There’s an ultimatum you’ve got to accept early on when you’re growing up queer in the South: Nobody gives a fuck about you.
Many people, including some straight and cisgender folks, had that epiphany again Sunday morning, when we woke to the news that forty-nine members of the LGBTQ+ community were dead in Florida, murdered by a man with an assault rifle and, so far, little motive other than the fact they were gay. These people have left this earth because of their identity, and all anyone can offer are their continued “thoughts and prayers.”
We who loved Madonna when we should have loved gospel had that realization years ago. Living in Chatham County, I’ve learned to recognize the ultimatum, to understand it, to carry the weight of it wherever I go, even in so-called safe spaces. You see it written on the faces of your coworkers, your friends, your family, yourself. We know it best of anyone.
I knew when my father told me, a six-year-old, that all gays would go to hell.
I knew when my mother said that she wished I were “normal.”
I knew when my best friend thanked me for helping her combat biology by purchasing estrogen, because if she couldn’t have gotten it, she would have killed herself.
I knew when another transgender girl did. After years of isolation and abuse from her parents, she exists now six feet under, in a suit.

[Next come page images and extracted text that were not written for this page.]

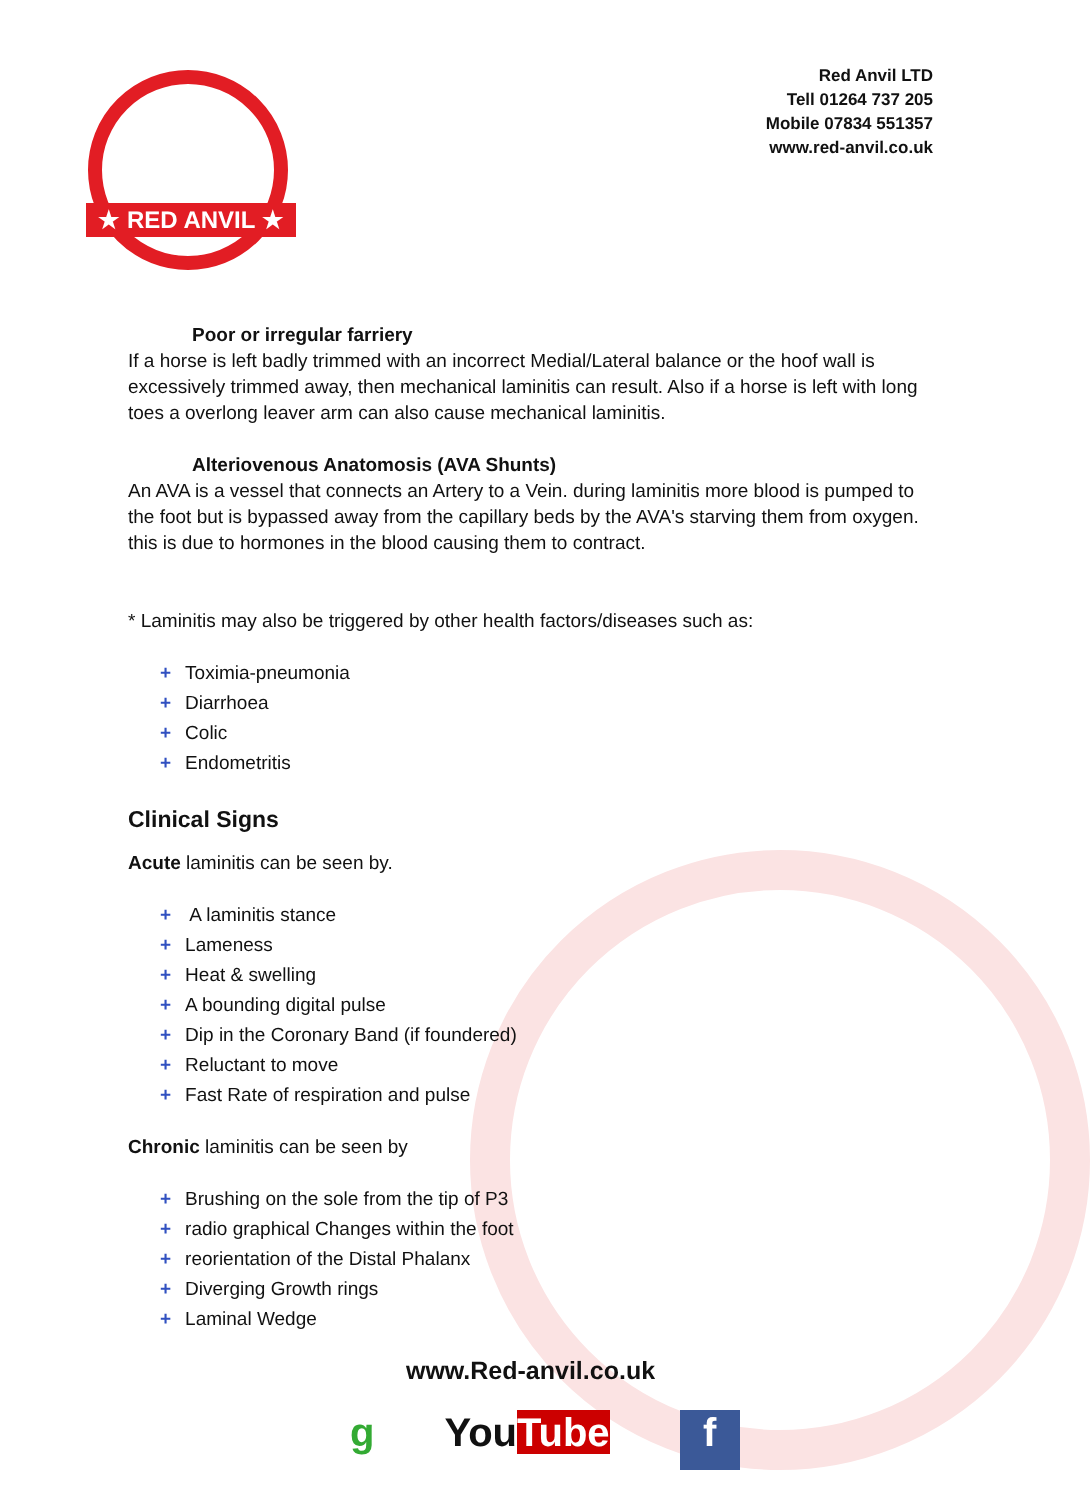★ RED ANVIL ★
Red Anvil LTD
Tell 01264 737 205
Mobile 07834 551357
www.red-anvil.co.uk
Poor or irregular farriery
If a horse is left badly trimmed with an incorrect Medial/Lateral balance or the hoof wall is excessively trimmed away, then mechanical laminitis can result. Also if a horse is left with long toes a overlong leaver arm can also cause mechanical laminitis.
Alteriovenous Anatomosis (AVA Shunts)
An AVA is a vessel that connects an Artery to a Vein. during laminitis more blood is pumped to the foot but is bypassed away from the capillary beds by the AVA's starving them from oxygen. this is due to hormones in the blood causing them to contract.
* Laminitis may also be triggered by other health factors/diseases such as:
+ Toximia-pneumonia
+ Diarrhoea
+ Colic
+ Endometritis
Clinical Signs
Acute laminitis can be seen by.
+ A laminitis stance
+ Lameness
+ Heat & swelling
+ A bounding digital pulse
+ Dip in the Coronary Band (if foundered)
+ Reluctant to move
+ Fast Rate of respiration and pulse
Chronic laminitis can be seen by
+ Brushing on the sole from the tip of P3
+ radio graphical Changes within the foot
+ reorientation of the Distal Phalanx
+ Diverging Growth rings
+ Laminal Wedge
www.Red-anvil.co.uk
g YouTube
f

I knew when I saw members of my community topple to violence, when I saw friends carve the hate they saw into their limbs, when quiet bruises on Michael’s arms pinpointed just where his father tried to beat the gay out of him.
I knew after my first attempt. I knew again after my second.
I knew when my nonbinary friend Henry came to me, fearfully, to say their classmates and teacher had discussed methods of stabbing transgender people.
I knew when we dropped like flies due to AIDS in the eighties, when we dropped like flies due to hate crimes in the nineties, when we dropped like flies due to suicide in the aughts, when we’ve dropped like flies for all of time.
I still know when we get clocked in the head for using a restroom, when we’re kicked to the curb for dating, when we get fired for wearing a skirt, when the chances of me celebrating my thirtieth birthday are slim, when the chances of my friends celebrating with me are nil.
When injustice after hate crime after murder after suicide stands, all we get are thoughts, prayers, and the backs of hands.